Para que não passe batido o cinquentenário do golpe que derrubou Salvador Allende e instaurou no Chile uma das ditaduras mais sangrentas do continente, chega ao streaming na Mubi um filme estranho e perturbador: Post mortem (2010), de Pablo Larraín.
A ditadura de Pinochet voltaria a ser abordada por Larraín no thriller político No (2012) e na alegoria de terror O conde (2023). Post mortem, a começar do título, é um drama lúgubre. Conta a história de um funcionário de necrotério, Mario Cornejo (Alfredo Castro), que se apaixona por sua vizinha, a dançarina de teatro de variedades Nancy Puelma (Antonia Zegers), envolvida com um grupo de apoiadores do governo popular de Allende.
O termo “drama” talvez seja inadequado.
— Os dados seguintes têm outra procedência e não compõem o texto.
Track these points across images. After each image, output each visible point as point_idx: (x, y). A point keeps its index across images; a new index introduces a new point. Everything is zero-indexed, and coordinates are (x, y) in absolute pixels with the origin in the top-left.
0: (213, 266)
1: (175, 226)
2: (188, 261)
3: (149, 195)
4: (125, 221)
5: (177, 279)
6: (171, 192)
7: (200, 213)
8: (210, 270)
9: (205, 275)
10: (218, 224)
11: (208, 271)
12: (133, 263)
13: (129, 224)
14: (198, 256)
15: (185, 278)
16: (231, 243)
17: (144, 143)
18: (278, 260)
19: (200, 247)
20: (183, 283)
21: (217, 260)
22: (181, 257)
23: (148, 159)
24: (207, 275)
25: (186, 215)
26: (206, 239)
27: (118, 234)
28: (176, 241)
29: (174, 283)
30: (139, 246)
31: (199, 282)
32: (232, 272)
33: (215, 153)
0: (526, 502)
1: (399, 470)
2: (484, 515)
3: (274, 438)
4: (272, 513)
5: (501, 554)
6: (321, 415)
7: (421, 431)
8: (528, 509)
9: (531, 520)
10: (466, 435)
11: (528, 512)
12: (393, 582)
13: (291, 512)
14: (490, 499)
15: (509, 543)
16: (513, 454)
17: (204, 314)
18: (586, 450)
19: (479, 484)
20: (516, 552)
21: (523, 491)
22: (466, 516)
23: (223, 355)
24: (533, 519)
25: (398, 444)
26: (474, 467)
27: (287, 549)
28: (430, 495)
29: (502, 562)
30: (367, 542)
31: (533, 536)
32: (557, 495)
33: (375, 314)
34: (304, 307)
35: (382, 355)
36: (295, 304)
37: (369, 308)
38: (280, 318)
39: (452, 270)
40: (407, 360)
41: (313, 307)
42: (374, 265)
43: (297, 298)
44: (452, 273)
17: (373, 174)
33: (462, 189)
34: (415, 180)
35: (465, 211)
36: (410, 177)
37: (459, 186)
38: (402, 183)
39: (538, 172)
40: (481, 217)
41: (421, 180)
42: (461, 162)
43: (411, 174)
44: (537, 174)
Larraín desdobra seu relato sem ênfase ou apelos sentimentais, de modo distanciado, dificultando a identificação emocional do espectador até mesmo com seu protagonista, o opaco Mario, que parece atravessar os acontecimentos com a mesma passividade anestesiada com que exerce seu trise ofício.
Atmosfera fúnebre
Todos os recursos estéticos são mobilizados para configurar a atmosfera funérea da narrativa: a música discreta, as cores esmaecidas, a mecânica dos gestos, a banalidade dos diálogos. Pálidos, exangues, os personagens frequentemente parecem se mover como sonâmbulos ou mortos-vivos.
Enquanto a dupla de protagonistas pratica seu desajeitado jogo erótico de atração e repulsa, a catástrofe histórica se desenrola fora do quadro, até que os cadáveres começam a abarrotar as salas, corredores e escadas do necrotério.
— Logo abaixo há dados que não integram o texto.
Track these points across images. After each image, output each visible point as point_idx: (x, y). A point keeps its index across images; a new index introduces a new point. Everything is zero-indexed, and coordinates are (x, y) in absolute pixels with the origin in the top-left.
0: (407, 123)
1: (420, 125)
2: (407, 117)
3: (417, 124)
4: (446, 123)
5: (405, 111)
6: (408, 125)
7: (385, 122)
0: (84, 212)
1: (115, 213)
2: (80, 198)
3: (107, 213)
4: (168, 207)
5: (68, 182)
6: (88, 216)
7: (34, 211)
A mistura arguta de tempos narrativos permite a inserção, ainda na primeira parte do filme, da autópsia de uma mulher que só fará sentido depois da perturbadora sequência final. Não cabe aqui nenhum spoiler.
Pode-se supor, também, que uma parte do que vemos, se não tudo, é produto de sonho ou fantasia do protagonista Mário Cornejo. O que é real, sem margem para dúvida, é a pilha de mortos. Post mortem, em suma, é a história como pesadelo. Um pesadelo que de tempos em tempos ameaça voltar, lá como aqui.
Cinema contra ditadura
Numa época em que, no Chile e em outros países do continente, tenta-se deturpar a história e reabilitar a figura nefasta de Pinochet, talvez seja conveniente conhecer ou revisitar o que o cinema produziu de mais marcante a respeito.
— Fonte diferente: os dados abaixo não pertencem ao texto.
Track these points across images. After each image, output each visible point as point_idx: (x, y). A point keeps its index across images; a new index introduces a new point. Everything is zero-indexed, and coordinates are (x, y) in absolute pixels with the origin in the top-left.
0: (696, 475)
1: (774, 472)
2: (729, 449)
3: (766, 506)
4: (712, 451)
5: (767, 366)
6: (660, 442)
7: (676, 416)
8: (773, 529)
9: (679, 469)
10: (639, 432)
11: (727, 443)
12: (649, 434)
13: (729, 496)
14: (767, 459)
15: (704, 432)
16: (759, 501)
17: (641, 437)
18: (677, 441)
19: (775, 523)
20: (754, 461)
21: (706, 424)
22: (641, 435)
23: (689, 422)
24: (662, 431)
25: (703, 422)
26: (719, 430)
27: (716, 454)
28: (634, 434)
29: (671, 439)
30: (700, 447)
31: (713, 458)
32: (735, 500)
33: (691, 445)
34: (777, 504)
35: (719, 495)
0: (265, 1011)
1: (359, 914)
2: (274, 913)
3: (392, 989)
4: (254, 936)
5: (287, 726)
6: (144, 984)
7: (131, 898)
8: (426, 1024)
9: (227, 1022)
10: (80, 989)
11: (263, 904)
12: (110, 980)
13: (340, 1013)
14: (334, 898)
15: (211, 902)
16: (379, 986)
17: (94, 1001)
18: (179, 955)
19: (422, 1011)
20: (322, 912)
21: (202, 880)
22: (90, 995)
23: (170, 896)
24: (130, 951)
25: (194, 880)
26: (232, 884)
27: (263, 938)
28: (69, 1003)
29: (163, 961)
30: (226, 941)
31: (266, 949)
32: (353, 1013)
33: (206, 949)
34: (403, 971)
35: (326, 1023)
O monumental A batalha do Chile (1975-79), documentário em três partes de Patricio Guzmán, está disponível de graça, com legendas, no YouTube. É um registro eletrizante da mobilização popular durante o governo Allende e do crescimento das tensões sociais e geopolíticas que levaram ao golpe de 11 de setembro de 1973.
O drama ficcional Machuca (Andrés Wood, 2004), narra a tragédia histórica chilena sob o olhar de dois meninos de classes sociais distintas. Está também no YouTube, gratuito e com legendas.
Na plataforma Belas Artes à la carte está disponível Santiago, Itália (2018), excelente documentário de Nanni Moretti que traça um quadro vivo do golpe a partir dos perseguidos políticos que se refugiaram na embaixada italiana na capital chilena.
No, do próprio Larraín, foi lançado em DVD pela Imovision, com o subtítulo Adeus, Sr. Pinochet. Estrelado por Gael García Bernal, reconstitui a campanha publicitária pelo “não” no referendo de 1988 sobre a permanência de Pinochet no poder.
Enfim, na luta contra a barbárie sempre à espreita, o cinema tem feito a sua parte.